Un décor conséquent occupe l’espace scénique: trois panneaux, placés en arc de cercle, ménageant des passages pour les déplacements des comédiens, et sur lesquels sont peints des arbres. Quelques balais de genêt plantés dans le sol, quelques feuilles sèches dispersées, complètent le décor.

Nous connaissons tous ce conte de Grimm, qui comporte quelques similitudes avec le Petit Poucet, mettant en scène un frère et une sœur que leur père pauvre bûcheron, influencé par son épouse, tente de perdre dans la forêt. Une première fois, Hansel jeune garçon très malin, va retrouver le chemin de la maison grâce à des petits cailloux blancs.
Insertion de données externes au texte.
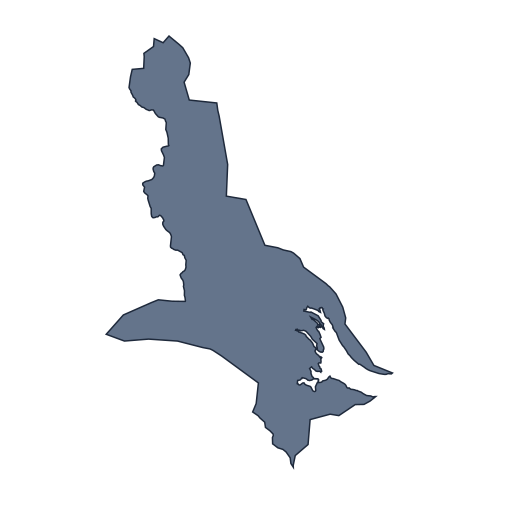 outline of Deatnu sme 1, Finnmark, Norway, rotated 100°
{"feature_id": "86288312B77332611217314", "entity_name": "Deatnu sme 1", "entity_type": "district", "adm_level": 2, "iso_a3": "NOR", "parent_name": "Norway", "parent_adm1": "Finnmark", "projection": "orthographic", "projection_center": [27.521, 70.269], "detail": "fine", "context": "isolated", "style": "filled", "palette": "slate", "viewbox_px": 512, "rotation_deg": 100, "n_neighbors": 0, "source": "geoboundaries", "source_scale": "gbopen_adm2", "svg_char_len": 6073}
<svg xmlns="http://www.w3.org/2000/svg" viewBox="0 0 512 512"><g transform="rotate(100 256 256)"><path d="M457.5,182.6L455.7,183.0L445.7,182.7L432.6,172.0L407.7,174.3L398.9,155.5L398.8,146.7L385.1,132.5L383.4,123.9L379.0,118.4L373.6,113.7L373.7,114.3L374.5,116.5L373.9,118.6L374.2,122.9L372.8,126.9L371.9,128.6L371.2,132.3L370.9,132.8L370.9,133.4L371.1,134.0L370.7,135.4L370.6,137.4L370.8,139.5L369.7,141.5L370.1,142.2L370.1,142.8L369.8,143.6L367.7,145.1L366.8,146.2L366.1,147.7L365.2,150.4L364.1,152.7L364.0,154.2L363.3,158.7L363.4,160.3L363.0,161.1L361.5,162.3L362.2,162.7L362.5,163.3L364.9,164.3L366.3,165.9L367.4,168.6L368.6,169.3L369.1,170.0L369.8,172.3L369.8,173.0L370.0,173.6L374.5,174.8L378.0,173.8L378.8,174.0L379.3,174.6L379.2,176.0L378.7,176.8L375.5,179.2L375.0,180.0L374.5,183.7L373.9,185.5L372.6,186.7L373.0,188.0L375.2,190.0L375.4,190.6L375.5,190.9L375.3,191.7L374.6,192.4L374.8,192.5L374.6,193.2L371.3,193.4L370.8,191.9L370.3,190.8L368.0,189.5L368.2,189.3L367.9,189.2L367.8,188.3L367.9,187.9L368.1,185.6L368.7,184.2L369.3,183.4L369.2,182.9L369.4,181.8L368.5,179.5L367.0,178.0L366.4,173.8L367.0,172.9L368.6,173.2L368.4,173.4L368.8,173.1L368.7,172.7L367.1,172.8L366.4,173.3L366.2,173.9L366.6,177.4L366.5,178.1L365.7,178.4L365.0,179.8L362.0,181.5L360.0,181.8L357.5,183.7L355.5,182.0L356.8,180.7L357.7,178.6L358.8,177.2L359.0,175.7L358.5,173.2L359.2,172.0L358.3,171.9L358.3,171.5L358.1,171.3L356.1,172.2L355.6,172.6L355.6,173.1L355.4,173.5L354.0,174.0L353.5,174.8L351.2,176.0L350.2,175.3L350.2,174.4L350.1,174.0L350.2,173.8L350.1,173.6L348.8,173.6L345.3,174.5L345.1,174.4L345.3,174.1L345.2,174.1L345.3,173.9L344.9,173.7L345.1,173.1L344.2,174.1L344.3,174.0L344.1,174.5L344.3,174.5L344.3,175.0L344.6,175.3L344.5,175.6L343.1,177.0L342.0,179.1L340.9,180.4L339.4,181.4L338.3,181.2L337.9,180.8L336.3,181.0L335.3,182.5L335.2,183.1L332.2,185.0L330.8,186.4L329.3,188.2L328.6,189.7L327.3,191.3L326.7,192.4L325.4,193.2L324.5,194.6L323.9,197.1L323.8,198.4L323.5,198.8L323.6,199.4L323.4,200.0L323.5,200.5L323.1,200.6L322.7,201.4L322.7,201.7L322.6,201.8L322.3,202.3L322.5,202.8L322.1,203.8L322.2,204.1L321.5,204.0L321.5,203.4L320.9,202.8L321.9,201.1L321.5,200.3L321.8,198.9L321.3,197.1L320.9,196.5L321.1,194.9L321.5,193.6L325.6,188.2L328.2,186.0L331.6,180.7L333.9,180.7L335.9,179.7L337.7,179.4L338.9,177.4L339.3,176.2L339.4,175.3L339.2,175.1L339.3,174.3L339.1,173.8L338.1,173.2L336.7,173.4L335.8,173.0L333.9,173.5L327.1,178.3L326.2,178.8L324.8,177.8L322.3,179.2L319.3,181.2L319.2,181.8L317.7,183.3L316.0,184.4L314.7,183.8L314.7,183.4L314.3,183.2L314.6,182.8L315.7,182.7L315.8,182.1L314.9,181.5L315.2,180.1L314.8,179.6L314.1,179.6L313.9,180.1L314.3,180.6L313.7,181.2L312.6,181.7L312.5,182.0L313.0,182.8L312.6,183.4L311.6,183.8L308.6,188.8L308.7,189.8L306.6,191.6L308.6,185.1L309.8,182.9L311.9,180.9L312.1,180.3L314.1,178.9L314.7,177.9L315.8,177.4L316.4,175.9L315.2,176.3L313.9,177.4L312.3,177.8L311.0,177.6L309.4,180.4L308.2,180.7L304.1,184.4L301.6,192.2L302.1,192.7L301.9,199.4L300.3,199.4L300.3,197.5L299.6,197.1L298.3,197.1L296.5,196.3L297.7,194.4L297.9,193.5L297.6,192.4L298.1,189.3L298.7,186.4L298.8,185.3L299.7,184.8L300.3,182.7L298.2,183.6L297.0,184.6L296.0,183.9L296.2,183.7L295.5,182.8L295.3,182.3L295.4,181.9L296.5,181.3L296.6,181.1L296.6,180.6L297.2,180.8L298.1,180.5L300.3,178.9L303.1,177.6L304.5,176.0L305.0,174.6L304.6,174.1L305.2,173.2L306.5,172.7L308.5,171.2L310.5,168.9L313.3,167.5L313.5,167.8L316.5,165.0L317.4,163.6L324.4,159.5L329.3,155.1L330.1,153.9L333.7,150.4L336.5,148.2L337.8,146.2L339.4,144.5L341.7,141.3L344.8,136.0L344.5,135.0L346.7,130.1L347.7,128.2L348.5,126.1L349.1,123.9L350.4,114.4L350.3,109.0L350.0,107.4L348.8,105.3L348.9,104.7L348.6,102.2L347.5,101.3L343.3,120.9L331.6,130.8L307.5,156.6L301.4,156.9L291.3,161.7L279.5,170.6L273.5,178.2L272.9,179.6L271.1,182.2L258.7,207.2L250.9,212.3L246.6,219.5L245.6,222.4L245.3,230.1L244.1,235.9L243.9,249.1L202.1,275.7L202.2,295.6L170.8,299.8L124.6,316.6L119.3,318.9L112.1,321.2L114.0,348.8L97.3,357.0L89.0,353.7L77.4,354.2L72.5,356.8L63.6,364.3L60.8,368.8L54.5,379.9L62.1,384.5L59.6,394.0L67.5,393.3L75.9,401.6L79.1,400.7L90.7,399.2L93.7,410.3L101.4,410.7L112.1,410.3L113.4,409.5L114.9,407.9L116.5,407.5L119.1,405.4L120.7,404.5L121.4,403.1L122.4,401.9L123.3,401.3L124.3,401.6L125.0,400.7L125.3,399.9L127.3,398.1L127.9,396.2L129.1,394.3L129.3,392.1L130.6,389.7L131.0,387.6L131.3,386.6L131.2,386.0L130.2,384.2L130.1,382.3L133.2,379.8L135.8,376.5L136.2,375.3L136.2,371.7L137.0,369.4L138.9,368.5L140.2,367.5L147.1,366.8L149.6,365.2L155.2,362.9L161.3,361.7L162.4,361.0L163.0,361.7L163.3,362.8L165.0,366.5L167.0,367.9L168.7,367.4L172.6,364.6L174.9,363.3L182.7,362.9L183.4,363.3L183.6,363.9L183.5,365.1L183.6,365.8L183.1,367.8L183.6,369.6L185.8,372.1L186.7,372.5L188.1,372.5L190.5,371.4L192.0,370.1L195.0,370.0L196.6,370.5L198.7,371.8L200.6,375.0L201.4,377.1L202.4,378.5L203.9,380.1L204.8,380.1L205.8,379.7L207.5,377.7L211.9,377.8L213.1,376.7L215.0,373.3L215.6,372.8L218.0,372.6L219.9,371.8L225.7,368.8L227.3,367.5L232.7,366.5L235.1,365.6L236.0,364.5L236.2,364.1L236.1,363.5L235.6,362.1L234.7,360.9L234.6,360.0L234.4,359.4L232.7,358.2L232.6,357.8L232.9,356.7L234.6,354.6L236.7,353.0L237.9,352.9L238.8,353.6L240.2,353.5L241.2,353.2L242.9,352.0L245.6,349.4L246.6,347.8L247.9,345.2L249.0,344.1L250.8,343.0L251.8,342.6L261.0,342.0L262.2,341.6L263.0,340.3L263.1,339.5L263.8,338.1L264.2,335.8L263.9,334.9L263.9,334.0L265.5,329.3L267.4,328.1L267.9,326.7L270.1,325.8L272.4,324.0L276.9,323.6L279.1,323.0L281.8,323.3L283.1,324.0L284.2,325.3L285.1,325.7L286.2,326.8L287.8,327.5L290.6,325.9L292.6,323.8L294.0,323.0L297.1,322.1L298.5,322.2L302.6,320.4L307.2,319.7L309.2,318.7L312.5,317.7L313.0,317.8L315.1,330.8L316.1,344.6L320.1,351.0L337.1,376.4L359.1,389.9L362.6,370.8L356.5,347.4L353.4,318.5L355.4,292.5L355.5,285.1L356.4,282.0L360.4,272.6L380.6,231.6L401.3,230.2L410.2,232.2L412.9,226.2L414.9,223.9L418.1,218.6L423.2,216.9L425.7,211.9L428.4,208.2L429.9,207.8L431.9,208.3L438.1,207.0L441.1,201.2L441.8,195.9L443.8,192.3L448.8,187.3L454.3,185.6L457.5,182.6Z" fill="#64748b" stroke="#1e293b" stroke-width="1.5"/></g></svg>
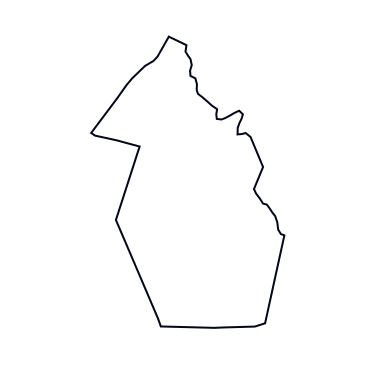 São José do Sabugi, Paraíba, Brazil, rotated 201°
{"feature_id": "56859067B5219059609042", "entity_name": "São José do Sabugi", "entity_type": "district", "adm_level": 2, "iso_a3": "BRA", "parent_name": "Brazil", "parent_adm1": "Paraíba", "projection": "natural_earth1", "projection_center": [-36.818, -6.823], "detail": "fine", "context": "isolated", "style": "outline", "palette": "ink", "viewbox_px": 384, "rotation_deg": 201, "n_neighbors": 0, "source": "geoboundaries", "source_scale": "gbopen_adm2", "svg_char_len": 923}
<svg xmlns="http://www.w3.org/2000/svg" viewBox="0 0 384 384"><g transform="rotate(201 192 192)"><path d="M307.3,211.0L302.7,209.9L280.5,213.3L268.4,214.5L257.2,215.7L253.0,138.6L231.9,116.9L178.3,61.6L172.9,55.3L122.4,73.2L114.1,76.8L85.1,88.9L76.7,95.6L90.2,184.6L93.9,184.6L98.0,187.7L101.5,194.2L105.7,199.3L109.6,201.6L113.9,204.7L117.7,207.1L121.5,206.6L126.3,210.2L131.6,213.5L135.2,216.9L134.6,240.8L157.0,264.3L163.0,266.3L166.2,264.0L170.1,262.1L172.3,268.2L172.4,273.4L172.0,277.8L172.3,282.7L177.1,284.8L180.9,280.8L183.3,277.8L187.3,273.1L190.4,270.3L195.0,269.1L197.2,273.3L198.2,278.3L204.8,279.9L210.1,282.0L216.0,284.1L221.6,285.8L224.2,289.0L226.0,294.4L229.6,299.3L235.0,299.8L237.3,304.6L237.7,310.4L241.1,315.6L244.7,317.9L248.4,320.8L249.8,327.1L269.3,328.7L272.7,306.1L274.9,300.6L281.0,292.9L288.6,276.6L291.4,268.5L295.5,252.4L307.3,211.0Z" fill="none" stroke="#020617" stroke-width="2"/></g></svg>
Mais la deuxième tentative du père va hélas réussir et Hansel et Gretel vont errer dans les bois avant de se réfugier dans la maison en pain d’épices d’une sorcière quasi aveugle... Celle-ci va les capturer, faire de Gretel sa domestique et engraisser Hansel afin de le manger. Heureusement, Gretel réussit à précipiter la sorcière dans le four et délivre son frère. Ensemble, ils retrouvent le chemin de la maison après avoir traversé une rivière sur le dos de deux cygnes.

Trois comédiens se partagent la scène, dont un joue à la fois le père et la sorcière. Une voix off, à mon sens peu crédible, figure la marâtre. Ronan Ducolomb m’a semblé moins à l’aise que dans son registre humoristique habituel et je ne l’ai pas trouvé convaincant en sorcière, bien que certains enfants parmi les plus jeunes (certainement trop jeunes) se soient laissé impressionner. Axelle Abela et Charly Astié sont par contre parfaits dans leurs rôles de jeunes enfants heureux de vivre et confiants, malgré la précarité de leur situation.

Quelques chansons entraînantes et des intermèdes musicaux, qui s’ils étaient plus nombreux donneraient peut être plus de « liant », et une touche d’interactivité, ponctuent le déroulement de l’action, portée par l’énergie débordante d’Axelle Abela et Charly Astié. D’autant plus que leurs personnages ont récupéré dans la maison de la sorcière quelques instruments de musique (à défaut de bijoux !) et qu’ils se promettent de parcourir le monde avec leur père, désormais veuf, en jouant de la musique et en chantant (ce qu’ils s’empressent d’ailleurs de faire) pour gagner leur vie…

Le spectacle souffre des imperfections, de quelques longueurs, liées à sa jeunesse… Laissons donc le temps aux comédiens de trouver leurs marques et de travailler la fluidité de la mise en scène.

Le public venu en nombre en cette période de vacances scolaires, a semble-t-il passé un agréable moment.